Hacker News new | ask | show | jobs
by vessenes 1045 days ago
I'm curious about your approach on where you draw the line for database features; I don't have a perspective on what's right, just trying to get informed.

There are a bunch of possible areas to circle or ignore when making an ML-capable database of some sort. In rough order of data complexity:

1. Embeddings (context-free vectors, just an ID and the vector)

2. Metadata + Embedding (source data, JSON)

3. Binary Data + Metadata + Embedding (add documents)

Then there are tooling questions: in this matrix you'd want to decide if you're going to allow inference, and if so, will it be arbitrary, service-based, etc. against the documents, and if so, how will you store the results?

I'm curious how you're thinking about the design space. The embedding-only route is conceptually appealing because it's simple. In a larger engineering project, there's a tension between "where do I keep all this data," "how do I process and reprocess all this data", and "where do I keep the results of all the processing", and to me there aren't clear bright-line architectures that seem "best of".

Put another way, 15 years ago, we went memcached -> redis 1 -> redis (whatever it is now), and at the same time, we went mysql/postgres/oracle -> nosql json stores; today all of these have relatively well-defined use cases, (and for most of them sqlite is the best choice, obviously).

How are you seeing the ML db scene playing out, and where do you think the sqlite of this space will land on architecture?

1 comments

Thank you for the insightful topic! By reading the question itself drive me think a lot.

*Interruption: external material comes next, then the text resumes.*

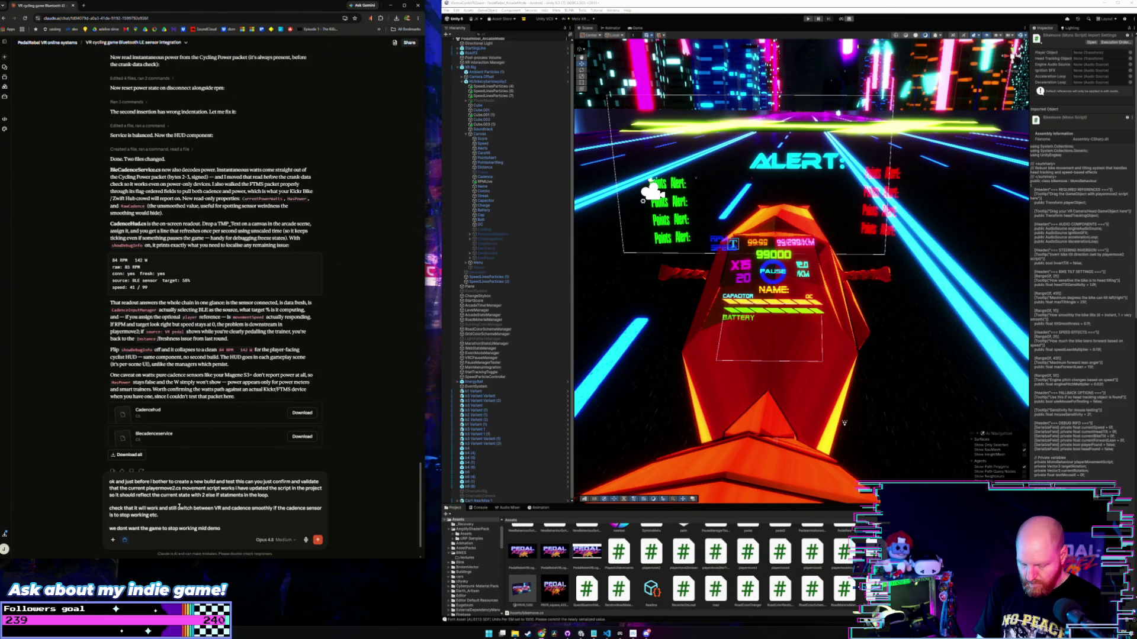
text( ev)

For the database perspective, instead of dividing the table schema into 3 parts: id, metadata, embedding, we designed in a way closer to SQL, treat vector as another data type, and let user to define any number of fields in a table. ID is just an annotation of a field (composite key might be overkilling for now). There will be another debate on whether schemaful or schemaless is the right approach, we can leave it here for now

With this foundation, we already covers 1 and 2. And in our roadmap we also plan to cover 3, with multi-modal data type support. We think the real big advantage of embedding is on unstructured data (documents, images, video, audio, etc), and storing the embedding of multi-modal data and connect them through semantic relevance will open up big opportunities. And this fits with the table and fields-based design for introducing cross table embedding index on connecting different shape data.

And from the multi-modal data perspective comes the problem where do we store those data? One way is we provide a generic binary data type that let users put anything. Another way which most enterprise will do is integrate us with a larger data warehouse/data lake system. And this opens up the requirement for us on supporting data streaming in/out with kafka connector, spark connector, etc.

And totally agree that SQLite works so well in huge amount of scenarios, now there is DuckDB. We also see some other players like LanceDB taking this approach to be Vector DB space's SQLite. We are also pretty close to announce our Python in-process package support, so docker / a separate server is not a must have anymore.

For inference, this is a broader direction for us for now. We are open to explore this space and see if the serverless architecture on cloud can provide extra efficiency benefit to the market

Thanks for the thoughts. I agree that you're not going to disintermediate existing datalakes, no matter how successful, so integration makes sense.

Every few months I run up into a use case where I'm like "I want to get a whole bunch of data, analyze it, then search for it later with embeddings, and probably keep running different sorts of analysis on it, and store the embeddings of those analyses in a related way." This still feels fairly difficult to do, or at least there aren't canonical "right" architectures yet.

My instinct is if you nail the ml+dev+data ops needs with good architecture and api you could really have something -- good luck!